§ **JOB**: Rewrite the lines of every item, changing "common name" to "vernacular name" wherever it occurs and leaving everything else the same.

Collected data
====================

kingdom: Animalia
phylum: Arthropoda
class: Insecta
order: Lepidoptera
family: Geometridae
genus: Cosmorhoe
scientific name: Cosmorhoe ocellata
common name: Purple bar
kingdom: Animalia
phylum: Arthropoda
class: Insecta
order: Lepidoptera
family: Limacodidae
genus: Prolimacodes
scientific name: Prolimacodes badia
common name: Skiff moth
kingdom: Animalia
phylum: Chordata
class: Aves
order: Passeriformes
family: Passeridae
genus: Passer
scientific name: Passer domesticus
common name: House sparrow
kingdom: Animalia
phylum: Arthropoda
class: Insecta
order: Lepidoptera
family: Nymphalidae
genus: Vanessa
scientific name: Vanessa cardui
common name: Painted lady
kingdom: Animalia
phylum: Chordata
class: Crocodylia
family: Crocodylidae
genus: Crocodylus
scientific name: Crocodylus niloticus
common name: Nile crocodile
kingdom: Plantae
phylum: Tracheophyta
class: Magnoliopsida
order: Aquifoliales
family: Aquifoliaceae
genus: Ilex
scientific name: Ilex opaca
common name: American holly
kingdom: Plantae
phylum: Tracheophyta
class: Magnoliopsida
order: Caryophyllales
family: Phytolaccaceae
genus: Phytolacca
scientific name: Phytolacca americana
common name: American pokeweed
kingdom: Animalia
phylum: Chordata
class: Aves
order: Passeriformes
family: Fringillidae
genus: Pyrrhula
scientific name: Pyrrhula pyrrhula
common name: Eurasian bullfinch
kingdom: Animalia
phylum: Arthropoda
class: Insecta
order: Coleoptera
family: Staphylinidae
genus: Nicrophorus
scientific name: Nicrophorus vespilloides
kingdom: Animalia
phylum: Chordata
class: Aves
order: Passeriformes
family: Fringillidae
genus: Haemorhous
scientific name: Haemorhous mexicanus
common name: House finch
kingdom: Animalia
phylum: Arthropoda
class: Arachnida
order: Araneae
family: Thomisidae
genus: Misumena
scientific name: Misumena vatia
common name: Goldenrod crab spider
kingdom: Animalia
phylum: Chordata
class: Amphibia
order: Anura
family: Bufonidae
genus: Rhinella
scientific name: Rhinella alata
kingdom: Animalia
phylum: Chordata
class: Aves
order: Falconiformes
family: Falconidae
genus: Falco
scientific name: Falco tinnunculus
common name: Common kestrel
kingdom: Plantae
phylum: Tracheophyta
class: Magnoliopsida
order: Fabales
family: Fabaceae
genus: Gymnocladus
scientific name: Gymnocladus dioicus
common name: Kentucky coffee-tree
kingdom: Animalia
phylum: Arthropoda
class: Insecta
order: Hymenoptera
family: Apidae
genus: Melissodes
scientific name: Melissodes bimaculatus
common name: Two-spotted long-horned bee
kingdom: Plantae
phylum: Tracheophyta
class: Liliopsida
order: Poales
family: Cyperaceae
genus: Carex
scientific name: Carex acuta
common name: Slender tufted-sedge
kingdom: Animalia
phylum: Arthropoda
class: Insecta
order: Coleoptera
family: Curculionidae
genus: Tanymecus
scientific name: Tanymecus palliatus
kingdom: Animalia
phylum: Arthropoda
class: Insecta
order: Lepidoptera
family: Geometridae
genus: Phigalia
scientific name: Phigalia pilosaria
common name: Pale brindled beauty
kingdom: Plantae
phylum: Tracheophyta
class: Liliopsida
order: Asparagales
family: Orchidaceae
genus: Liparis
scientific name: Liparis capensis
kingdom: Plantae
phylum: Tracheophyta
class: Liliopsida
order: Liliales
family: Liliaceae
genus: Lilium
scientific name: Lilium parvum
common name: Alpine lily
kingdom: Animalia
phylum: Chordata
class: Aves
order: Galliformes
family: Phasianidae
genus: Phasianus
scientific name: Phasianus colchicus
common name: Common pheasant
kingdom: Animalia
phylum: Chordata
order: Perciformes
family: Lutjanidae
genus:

====================

§ **PROBLEM SOLUTION**:
kingdom: Animalia
phylum: Arthropoda
class: Insecta
order: Lepidoptera
family: Geometridae
genus: Cosmorhoe
scientific name: Cosmorhoe ocellata
vernacular name: Purple bar
kingdom: Animalia
phylum: Arthropoda
class: Insecta
order: Lepidoptera
family: Limacodidae
genus: Prolimacodes
scientific name: Prolimacodes badia
vernacular name: Skiff moth
kingdom: Animalia
phylum: Chordata
class: Aves
order: Passeriformes
family: Passeridae
genus: Passer
scientific name: Passer domesticus
vernacular name: House sparrow
kingdom: Animalia
phylum: Arthropoda
class: Insecta
order: Lepidoptera
family: Nymphalidae
genus: Vanessa
scientific name: Vanessa cardui
vernacular name: Painted lady
kingdom: Animalia
phylum: Chordata
class: Crocodylia
family: Crocodylidae
genus: Crocodylus
scientific name: Crocodylus niloticus
vernacular name: Nile crocodile
kingdom: Plantae
phylum: Tracheophyta
class: Magnoliopsida
order: Aquifoliales
family: Aquifoliaceae
genus: Ilex
scientific name: Ilex opaca
vernacular name: American holly
kingdom: Plantae
phylum: Tracheophyta
class: Magnoliopsida
order: Caryophyllales
family: Phytolaccaceae
genus: Phytolacca
scientific name: Phytolacca americana
vernacular name: American pokeweed
kingdom: Animalia
phylum: Chordata
class: Aves
order: Passeriformes
family: Fringillidae
genus: Pyrrhula
scientific name: Pyrrhula pyrrhula
vernacular name: Eurasian bullfinch
kingdom: Animalia
phylum: Arthropoda
class: Insecta
order: Coleoptera
family: Staphylinidae
genus: Nicrophorus
scientific name: Nicrophorus vespilloides
kingdom: Animalia
phylum: Chordata
class: Aves
order: Passeriformes
family: Fringillidae
genus: Haemorhous
scientific name: Haemorhous mexicanus
vernacular name: House finch
kingdom: Animalia
phylum: Arthropoda
class: Arachnida
order: Araneae
family: Thomisidae
genus: Misumena
scientific name: Misumena vatia
vernacular name: Goldenrod crab spider
kingdom: Animalia
phylum: Chordata
class: Amphibia
order: Anura
family: Bufonidae
genus: Rhinella
scientific name: Rhinella alata
kingdom: Animalia
phylum: Chordata
class: Aves
order: Falconiformes
family: Falconidae
genus: Falco
scientific name: Falco tinnunculus
vernacular name: Common kestrel
kingdom: Plantae
phylum: Tracheophyta
class: Magnoliopsida
order: Fabales
family: Fabaceae
genus: Gymnocladus
scientific name: Gymnocladus dioicus
vernacular name: Kentucky coffee-tree
kingdom: Animalia
phylum: Arthropoda
class: Insecta
order: Hymenoptera
family: Apidae
genus: Melissodes
scientific name: Melissodes bimaculatus
vernacular name: Two-spotted long-horned bee
kingdom: Plantae
phylum: Tracheophyta
class: Liliopsida
order: Poales
family: Cyperaceae
genus: Carex
scientific name: Carex acuta
vernacular name: Slender tufted-sedge
kingdom: Animalia
phylum: Arthropoda
class: Insecta
order: Coleoptera
family: Curculionidae
genus: Tanymecus
scientific name: Tanymecus palliatus
kingdom: Animalia
phylum: Arthropoda
class: Insecta
order: Lepidoptera
family: Geometridae
genus: Phigalia
scientific name: Phigalia pilosaria
vernacular name: Pale brindled beauty
kingdom: Plantae
phylum: Tracheophyta
class: Liliopsida
order: Asparagales
family: Orchidaceae
genus: Liparis
scientific name: Liparis capensis
kingdom: Plantae
phylum: Tracheophyta
class: Liliopsida
order: Liliales
family: Liliaceae
genus: Lilium
scientific name: Lilium parvum
vernacular name: Alpine lily
kingdom: Animalia
phylum: Chordata
class: Aves
order: Galliformes
family: Phasianidae
genus: Phasianus
scientific name: Phasianus colchicus
vernacular name: Common pheasant
kingdom: Animalia
phylum: Chordata
order: Perciformes
family: Lutjanidae
genus:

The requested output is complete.